Kini terbuka pasar sayuran hidroponik muda.

Eva Lasti Apriyani Madarona, petani hidroponik di Setiabudi, Bandung, Jawa Barat.
Eva Lasti Apriyani Madarona, petani hidroponik di Setiabudi, Bandung, Jawa Barat.

Eva Lasti Apriyani Madarona biasanya memanen selada pada umur enam pekan setelah tanam. Namun, kini ia memanen selada lebih awal, yakni pada umur 3—4 pekan. Eva memanen selada muda karena adanya permintaan. “Saya melayani permintaan selada muda sejak 2015. Namun, permintaan mulai rutin sejak awal 2016,” kata pekebun sayuran hidroponik di daerah Setiabudi, Kota Bandung, Jawa Barat, itu.

Permintaan sayuran premium seperti kale untuk segmen remaja pun rutin.
Permintaan sayuran premium seperti kale untuk segmen remaja pun rutin.

Menurut Eva permintaan selada muda itu datang dari konsumen yang akan menyelenggarakan acara seremonial. “Jadi mereka membeli tanaman berumur 2 pekan sebelum panen. Tanaman itu nantinya dipanen bersama pada saat acara seremonial,” kata Eva. Permintaan lain juga dari dari para penjual modul sistem hidroponik. “Terkadang para penjual modul itu memesan satu set sistem hidroponik beserta tanamannya,” ujar Eva.

Lebih untung
Menurut Eva menjual sayuran hidroponik muda lebih menguntungkan dibandingkan dengan menjual sayuran yang siap panen. “Tentu saja lebih untung karena kita bisa panen lebih cepat. Untuk komoditas tertentu harga jualnya sama dengan harga jual sayuran yang siap panen,” katanya. Contohnya selada. Eva menjual selada berumur 3—4 minggu dengan harga Rp5.000—Rp7.500 per tanaman.

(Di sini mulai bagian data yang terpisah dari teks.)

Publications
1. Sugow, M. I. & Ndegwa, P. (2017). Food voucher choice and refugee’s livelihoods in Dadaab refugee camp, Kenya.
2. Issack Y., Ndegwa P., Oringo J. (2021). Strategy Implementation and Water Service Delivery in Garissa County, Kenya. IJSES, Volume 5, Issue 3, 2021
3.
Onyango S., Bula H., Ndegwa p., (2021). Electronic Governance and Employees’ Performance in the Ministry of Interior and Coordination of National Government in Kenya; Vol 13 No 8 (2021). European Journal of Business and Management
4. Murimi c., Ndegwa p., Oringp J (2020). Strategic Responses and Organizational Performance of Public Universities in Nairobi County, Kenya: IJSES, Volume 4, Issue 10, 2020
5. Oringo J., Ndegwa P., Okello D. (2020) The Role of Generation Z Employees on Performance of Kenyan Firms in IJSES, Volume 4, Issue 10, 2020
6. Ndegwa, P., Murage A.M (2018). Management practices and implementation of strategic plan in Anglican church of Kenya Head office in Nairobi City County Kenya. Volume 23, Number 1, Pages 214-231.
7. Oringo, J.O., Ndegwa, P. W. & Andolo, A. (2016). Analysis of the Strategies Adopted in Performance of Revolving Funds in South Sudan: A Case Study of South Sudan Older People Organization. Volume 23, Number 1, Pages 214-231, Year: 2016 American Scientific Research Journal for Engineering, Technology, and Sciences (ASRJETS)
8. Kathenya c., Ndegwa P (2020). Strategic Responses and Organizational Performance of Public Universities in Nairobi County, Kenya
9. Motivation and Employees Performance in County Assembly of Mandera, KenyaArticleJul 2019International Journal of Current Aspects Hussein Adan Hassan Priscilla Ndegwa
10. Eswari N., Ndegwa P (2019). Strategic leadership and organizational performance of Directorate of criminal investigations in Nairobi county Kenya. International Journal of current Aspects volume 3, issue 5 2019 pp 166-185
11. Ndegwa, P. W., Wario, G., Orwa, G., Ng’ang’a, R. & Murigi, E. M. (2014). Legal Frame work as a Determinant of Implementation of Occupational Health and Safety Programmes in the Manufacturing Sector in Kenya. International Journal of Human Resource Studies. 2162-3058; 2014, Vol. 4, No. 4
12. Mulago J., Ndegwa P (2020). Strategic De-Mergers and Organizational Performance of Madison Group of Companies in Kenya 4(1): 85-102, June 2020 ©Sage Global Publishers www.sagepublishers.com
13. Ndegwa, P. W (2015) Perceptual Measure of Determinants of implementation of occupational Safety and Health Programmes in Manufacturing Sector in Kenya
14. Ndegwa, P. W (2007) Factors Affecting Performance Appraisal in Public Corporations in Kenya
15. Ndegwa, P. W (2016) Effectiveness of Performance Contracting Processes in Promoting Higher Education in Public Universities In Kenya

Dita Pramudya Wardhani, rutin memasok permintaan sayuran remaja mulai 2016. (Foto: Koleksi Dita Pramudya Wardhani dan Dok. Trubus)
Dita Pramudya Wardhani, rutin memasok permintaan sayuran remaja mulai 2016. (Foto: Koleksi Dita Pramudya Wardhani dan Dok. Trubus)

“Harga jual itu sama dengan harga sayuran dewasa yang siap panen,” kata pehobi hidroponik sejak … itu. Dengan memanen sayuran lebih cepat, maka biaya produksi pun lebih efisien. Eva menuturkan biaya produksi untuk menghasilkan selada remaja umur 3—4 minggu hanya Rp…. per tanaman. Adapun biaya produksi untuk menghasilkan selada dewasa yang siap panen mencapai Rp…. per tanaman.

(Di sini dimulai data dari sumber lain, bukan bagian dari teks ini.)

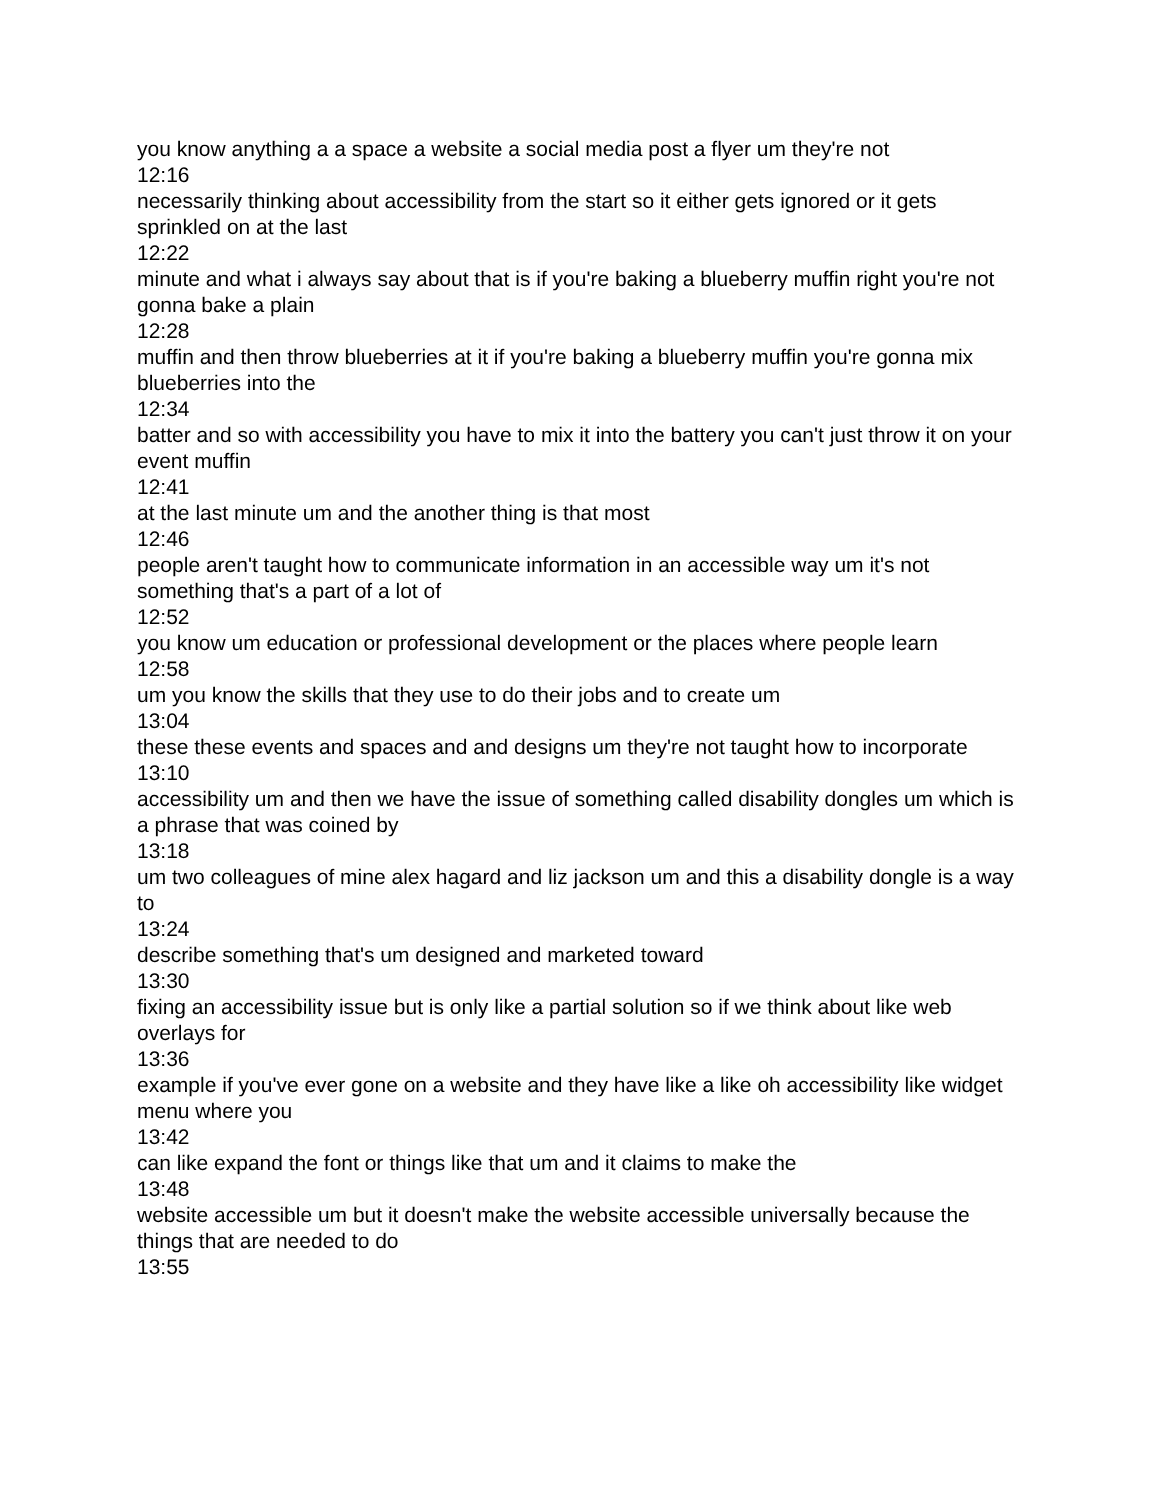you know anything a a space a website a social media post a flyer um they're not
12:16
necessarily thinking about accessibility from the start so it either gets ignored or it gets sprinkled on at the last
12:22
minute and what i always say about that is if you're baking a blueberry muffin right you're not gonna bake a plain
12:28
muffin and then throw blueberries at it if you're baking a blueberry muffin you're gonna mix blueberries into the
12:34
batter and so with accessibility you have to mix it into the battery you can't just throw it on your event muffin
12:41
at the last minute um and the another thing is that most
12:46
people aren't taught how to communicate information in an accessible way um it's not something that's a part of a lot of
12:52
you know um education or professional development or the places where people learn
12:58
um you know the skills that they use to do their jobs and to create um
13:04
these these events and spaces and and designs um they're not taught how to incorporate
13:10
accessibility um and then we have the issue of something called disability dongles um which is a phrase that was coined by
13:18
um two colleagues of mine alex hagard and liz jackson um and this a disability dongle is a way to
13:24
describe something that's um designed and marketed toward
13:30
fixing an accessibility issue but is only like a partial solution so if we think about like web overlays for
13:36
example if you've ever gone on a website and they have like a like oh accessibility like widget menu where you
13:42
can like expand the font or things like that um and it claims to make the
13:48
website accessible um but it doesn't make the website accessible universally because the things that are needed to do
13:55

Artinya, laba dari hasil penjualan sayuran remaja mencapai Rp4.000—Rp6.500 per tanaman. Jumlah itu lebih tinggi daripada laba sayuran dewasan yang hanya Rp1.000—Rp3.500. Selain selada ada pula permintaan sayuran muda lain, yakni kale. Para petani hidroponik lazim memanen tanaman anggota famili Brassicaceae itu pada umur 50 hari. Kini ada permintaan kale berurumur 35 hari atau 15 hari lebih cepat.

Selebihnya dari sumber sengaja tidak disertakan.